China still major driver in 2021 ag economic outlook
Farm Bureau economists weigh in on what the likely biggest ag market movers will be in 2021.
Jacqui Fatka, National Hog Farmer
Jan 12, 2021
China’s demand for protein, and feedstuffs to feed their domestic herd, remains the “big elephant in the room” when looking at how U.S. agricultural producers could build on what ended up being a strong 2020 finish. During an economic outlook session held during the American Farm Bureau Federation’s virtual convention Jan. 12, three in-house economists offered positive indicators of more good news ahead.
Michael Nepveux, AFBF livestock economist, says that the trade war overshadowed the downward spiral African Swine Fever had on China’s domestic production since decimating the country’s hog herd starting in 2018, but China is still “very much a driver in livestock and protein markets.” China accounts for half of the world’s consumption and production of pork. When 25-30% of China’s production disappeared, it left a huge hole in pork markets that shifted around global trade flows, Nepveux says.
This brought about large increases in pork, beef and poultry exports to China. Prior to 2020, poultry imports were limited but the technical changes included in the phase one agreement allowed for resumption of poultry trade.
Nepveux says China is looking at a 10-20% increase in domestic pork production but is still facing a deficit in its pork supply. U.S. pork exports are up 7% to China and beef up 13%.
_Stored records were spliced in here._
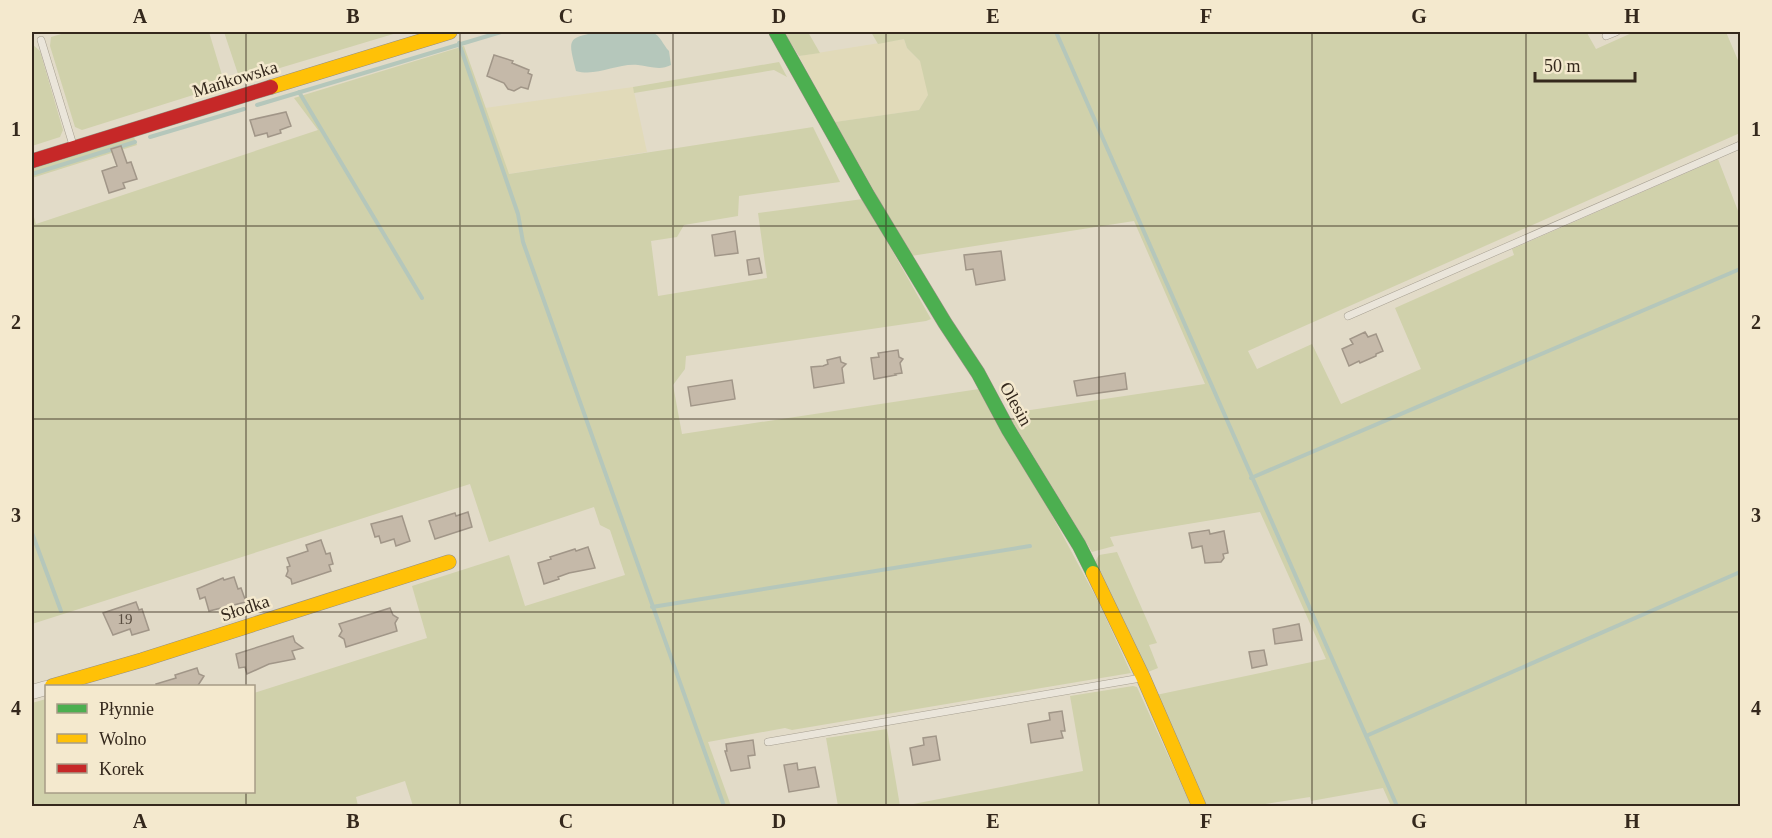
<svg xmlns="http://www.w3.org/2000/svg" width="1772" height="838" font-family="'Times New Roman',serif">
  <rect width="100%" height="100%" fill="#e2dbc8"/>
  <path fill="#e1dab9" d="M 904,39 L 907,48 L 920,61 L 925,75 L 928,95 L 919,110 L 835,122 L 799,56 Z
    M 633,87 L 647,152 L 508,174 L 485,108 Z"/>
  <path fill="#d0d1ab" d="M 68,32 L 209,32 L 225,85 L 82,130 L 75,127 L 50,46 L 51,37 Z
    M 224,32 L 400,32 L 240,80 Z
    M 784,32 L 808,32 L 820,53 L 799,56 Z
    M 871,32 L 1590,32 L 1587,33 L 1596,49 L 1634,32 L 1726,32 L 1740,65 L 1740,133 L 1248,351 L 1257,369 L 1312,344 L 1341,404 L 1421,369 L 1395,308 L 1514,255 L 1512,249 L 1718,159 L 1740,216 L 1740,806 L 1391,806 L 1383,788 L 1311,801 L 1310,797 L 1252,806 L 1205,806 L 1156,695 L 1326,659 L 1260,512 L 1110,537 L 1114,546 L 1092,552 L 1012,421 L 1017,412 L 1205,384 L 1134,221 L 911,256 L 835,122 L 919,110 L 928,95 L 920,61 L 907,48 L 904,39 L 878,44 Z
    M 32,44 L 40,51 L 63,130 L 60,137 L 32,146 Z
    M 464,46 L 509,174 L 813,127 L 840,182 L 739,196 L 738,216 L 684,225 L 677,237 L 651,241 L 658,296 L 767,278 L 758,213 L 863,199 L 931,319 L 926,321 L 686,356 L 685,369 L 673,385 L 682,434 L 979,389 L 1040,493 L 1099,603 L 1131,673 L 792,730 L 785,728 L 708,742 L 731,806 L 413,806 L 405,781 L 356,797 L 358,806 L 32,806 L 32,703 L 46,699 L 46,792 L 254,792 L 254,693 L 427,638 L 412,586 L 509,555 L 525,606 L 625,575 L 610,530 L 600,525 L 594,507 L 489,542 L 470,484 L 32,624 L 32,210 L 36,224 L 318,130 L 294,98 Z
    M 779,62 L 787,77 L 774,70 L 634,93 L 633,87 Z
    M 134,137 L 137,145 L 32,178 L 32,169 Z
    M 1117,552 L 1157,643 L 1149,645 L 1158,668 L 1148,672 L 1095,562 L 1099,555 Z
    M 1133,686 L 1137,687 L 1191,806 L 903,806 L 1083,771 L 1070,696 Z
    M 887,729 L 900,806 L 838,806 L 826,738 Z"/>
  <path fill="#b5c7bb" d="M 598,32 L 652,32 C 661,36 663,45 669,51 L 671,65 C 660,71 649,66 638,65 C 617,63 597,77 576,71 C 569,40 565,38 598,32 Z"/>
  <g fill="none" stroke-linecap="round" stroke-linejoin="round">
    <path stroke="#b5c7bb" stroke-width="4" d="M 1056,32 L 1397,806
      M 459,43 L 518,214 L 523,242 L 724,806
      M 299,92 L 422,298
      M 257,105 L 501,32
      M 150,137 L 244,109
      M 32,174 L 135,142
      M 1251,478 L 1740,269
      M 32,533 L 61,611
      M 652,607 L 1030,546
      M 1366,736 L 1740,572"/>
  </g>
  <path fill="#c5b9a9" stroke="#a19688" stroke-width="1.5" d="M 494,55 L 513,61 L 512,63 L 529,70 L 528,73 L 532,75 L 528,89 L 521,87 L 514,91 L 508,89 L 504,83 L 487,76 Z
    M 286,112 L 291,126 L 280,130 L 281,133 L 268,137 L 267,133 L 255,136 L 250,120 Z
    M 121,146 L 127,163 L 131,162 L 137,179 L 123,183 L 125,188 L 109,193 L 102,171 L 117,166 L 111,149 Z
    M 735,231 L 738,253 L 715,256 L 712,235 Z
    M 1001,251 L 1005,280 L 976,285 L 973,269 L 966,270 L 964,255 Z
    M 759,258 L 762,273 L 749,275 L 747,260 Z
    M 1365,332 L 1368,337 L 1376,334 L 1383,351 L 1376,354 L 1376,356 L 1360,363 L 1359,361 L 1349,366 L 1342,349 L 1353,344 L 1350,339 Z
    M 898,350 L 899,357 L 903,359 L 900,363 L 902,373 L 895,374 L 896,375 L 874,379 L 871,358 L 879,357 L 878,353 Z
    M 840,357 L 841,362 L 846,364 L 842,368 L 844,383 L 814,388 L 811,367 L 823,366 L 828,364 L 827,360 Z
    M 1125,373 L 1127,389 L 1077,396 L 1074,381 Z
    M 732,380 L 735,399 L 691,406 L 688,387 Z
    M 468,512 L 472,527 L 435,539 L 429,521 L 455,513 L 456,516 Z
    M 402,516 L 410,541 L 396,546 L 394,539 L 381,543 L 379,536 L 375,537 L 371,524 Z
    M 1209,530 L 1210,534 L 1224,531 L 1228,553 L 1223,554 L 1224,558 L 1221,562 L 1205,563 L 1202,546 L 1192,548 L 1189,533 Z
    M 321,540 L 326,554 L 330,553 L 333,564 L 329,565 L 331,571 L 292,584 L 291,579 L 286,576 L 288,571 L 287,567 L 290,566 L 287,558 L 308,551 L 306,545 Z
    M 588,547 L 595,568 L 569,573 L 558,577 L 559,579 L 544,584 L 538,563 L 551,559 L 550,557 L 575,549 L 576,551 Z
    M 234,577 L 238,589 L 241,588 L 246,602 L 209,611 L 205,597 L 200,599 L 197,589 L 223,578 L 224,580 Z
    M 136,602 L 139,610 L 142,609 L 149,630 L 132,635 L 130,629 L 113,635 L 103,613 Z
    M 390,608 L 393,615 L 398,618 L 395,623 L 397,631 L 346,647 L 344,639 L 339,636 L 342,631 L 339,624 Z
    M 1299,624 L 1302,640 L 1275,644 L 1273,629 Z
    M 293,636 L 295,642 L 303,648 L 292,651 L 295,659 L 269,664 L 247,674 L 245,667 L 239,668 L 236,654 Z
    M 1264,650 L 1267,665 L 1252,668 L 1249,652 Z
    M 197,668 L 199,674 L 204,676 L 197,687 L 157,687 L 156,684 L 176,678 L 175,675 Z
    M 1062,711 L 1065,731 L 1061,731 L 1063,738 L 1031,743 L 1028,724 L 1050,720 L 1049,713 Z
    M 936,736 L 940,760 L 913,765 L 910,748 L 924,745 L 923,738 Z
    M 753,740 L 755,755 L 748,756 L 750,768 L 731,771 L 725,751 L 727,751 L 726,744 Z
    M 797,763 L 798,770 L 815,767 L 819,787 L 789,792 L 784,765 Z"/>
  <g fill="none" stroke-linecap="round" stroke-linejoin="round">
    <g stroke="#a7a092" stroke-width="8">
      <path id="lane" d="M 1606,36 L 1616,32
        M 41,40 L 73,145
        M 1348,316 L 1740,145
        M 768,742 L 1141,678"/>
    </g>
    <g stroke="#a7a092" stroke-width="15">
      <path id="street" d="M 32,692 L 46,688"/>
    </g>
    <g stroke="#968f82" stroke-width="15">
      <path id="fast" d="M 776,32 L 867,194 L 945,323 L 978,373 L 1008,429 L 1079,545 L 1093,573"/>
    </g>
    <g stroke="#968f82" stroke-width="15">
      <path id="slow" d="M 271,87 L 450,32
        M 1093,573 L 1143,677 L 1199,806
        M 52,686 L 142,660 L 449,562"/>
    </g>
    <g stroke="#968f82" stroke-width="15">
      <path id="jam" d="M 32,161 L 271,87"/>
    </g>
    <use href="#lane" stroke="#eae5da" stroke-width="7"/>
    <use href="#street" stroke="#eae5da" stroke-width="14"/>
    <use href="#fast" stroke="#4caf50" stroke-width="14"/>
    <use href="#slow" stroke="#ffc107" stroke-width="14"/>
    <use href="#jam" stroke="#c62828" stroke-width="14"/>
  </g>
  <path fill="none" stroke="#34281c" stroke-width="1.5" stroke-opacity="0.55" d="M 246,32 L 246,686M 460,32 L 460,806M 673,32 L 673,806M 886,32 L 886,806M 1099,32 L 1099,806M 1312,32 L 1312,806M 1526,32 L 1526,806M 32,226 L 1740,226M 32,419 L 1740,419M 32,612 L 1740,612M 246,792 L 246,806"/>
  <g text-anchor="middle" stroke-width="5" stroke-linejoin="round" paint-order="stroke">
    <g font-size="15" fill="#584c3f">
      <text x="125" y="624">19</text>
    </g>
    <g font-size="18" fill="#34281c" stroke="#f4e9ce">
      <text transform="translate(235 79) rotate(-17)" y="6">Mańkowska</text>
      <text transform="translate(1016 404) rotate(61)" y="6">Olesin</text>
      <text transform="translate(245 608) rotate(-18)" y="6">Słodka</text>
    </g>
  </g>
  <rect width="1772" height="838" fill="none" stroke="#f4e9ce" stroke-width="66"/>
  <rect x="45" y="685" width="210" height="108" fill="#f4e9ce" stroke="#a79c87" stroke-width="1.5"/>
  <rect x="57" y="704" width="30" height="9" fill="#4caf50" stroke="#a79c87" stroke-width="1.5"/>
  <text x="99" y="715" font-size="18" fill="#34281c">Płynnie</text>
  <rect x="57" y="734" width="30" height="9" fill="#ffc107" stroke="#a79c87" stroke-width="1.5"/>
  <text x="99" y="745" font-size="18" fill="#34281c">Wolno</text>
  <rect x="57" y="764" width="30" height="9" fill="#c62828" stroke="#a79c87" stroke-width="1.5"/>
  <text x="99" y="775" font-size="18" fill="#34281c">Korek</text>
  <path d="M1535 72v9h100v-9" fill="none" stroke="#34281c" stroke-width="3"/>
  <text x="1544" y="72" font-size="18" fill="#34281c" stroke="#f4e9ce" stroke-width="4.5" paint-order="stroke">50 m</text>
  <rect x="33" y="33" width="1706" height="772" fill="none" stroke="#34281c" stroke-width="2"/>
  <g font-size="20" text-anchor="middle" font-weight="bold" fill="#34281c">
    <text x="140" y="23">A</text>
    <text x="353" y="23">B</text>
    <text x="566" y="23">C</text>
    <text x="779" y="23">D</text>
    <text x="993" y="23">E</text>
    <text x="1206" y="23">F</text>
    <text x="1419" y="23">G</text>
    <text x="1632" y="23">H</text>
    <text x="16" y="136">1</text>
    <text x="1756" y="136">1</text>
    <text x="16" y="329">2</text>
    <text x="1756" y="329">2</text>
    <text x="16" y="522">3</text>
    <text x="1756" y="522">3</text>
    <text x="16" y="715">4</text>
    <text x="1756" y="715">4</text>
    <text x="140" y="828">A</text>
    <text x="353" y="828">B</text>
    <text x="566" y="828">C</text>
    <text x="779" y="828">D</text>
    <text x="993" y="828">E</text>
    <text x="1206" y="828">F</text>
    <text x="1419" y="828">G</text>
    <text x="1632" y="828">H</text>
  </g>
</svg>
Foreign Agricultural Service shipment data shows both beef and pork exports should finish the 2020 year strong. Nepveux says there’s a lot of momentum heading into 2021 as China rebuilds its swine herd. If China doesn’t get it from the U.S., they’re still importing as much beef, pork and chicken as they can, he explains.
AFBF Economist Shelby Myers adds, “Despite tariffs, China is returning as a demand partner for U.S. commodities.”
Myers notes that China also has imported more U.S. corn than ever before, going from the 15th largest destination for U.S. corn to fourth. And China is also expected to import record amounts of soybeans as it looks to rebuild its herd. “They want livestock feed,” Myers adds, noting that world imports also point to higher levels for sorghum, barley and wheat.
Brazil’s drought and Argentina’s suspension of corn exports until March 1 also make the U.S. an “attractive export partner,” Myers says.
Lead AFBF Economist John Newton says China is not expected to meet its phase one year one target of $33-$36 billion, but currently sits at $22.5 billion with 11 months of data. He says China will likely fall short on those targets depending on how strong exports finish in December, but still at record levels of trade.
The million-dollar question is how President-elect Joe Biden views China and whether he will continue or not continue the phase one agreement and if there will be a phase two. He says AFBF will work with the new U.S. Trade Representative to communicate the benefits of the first installment.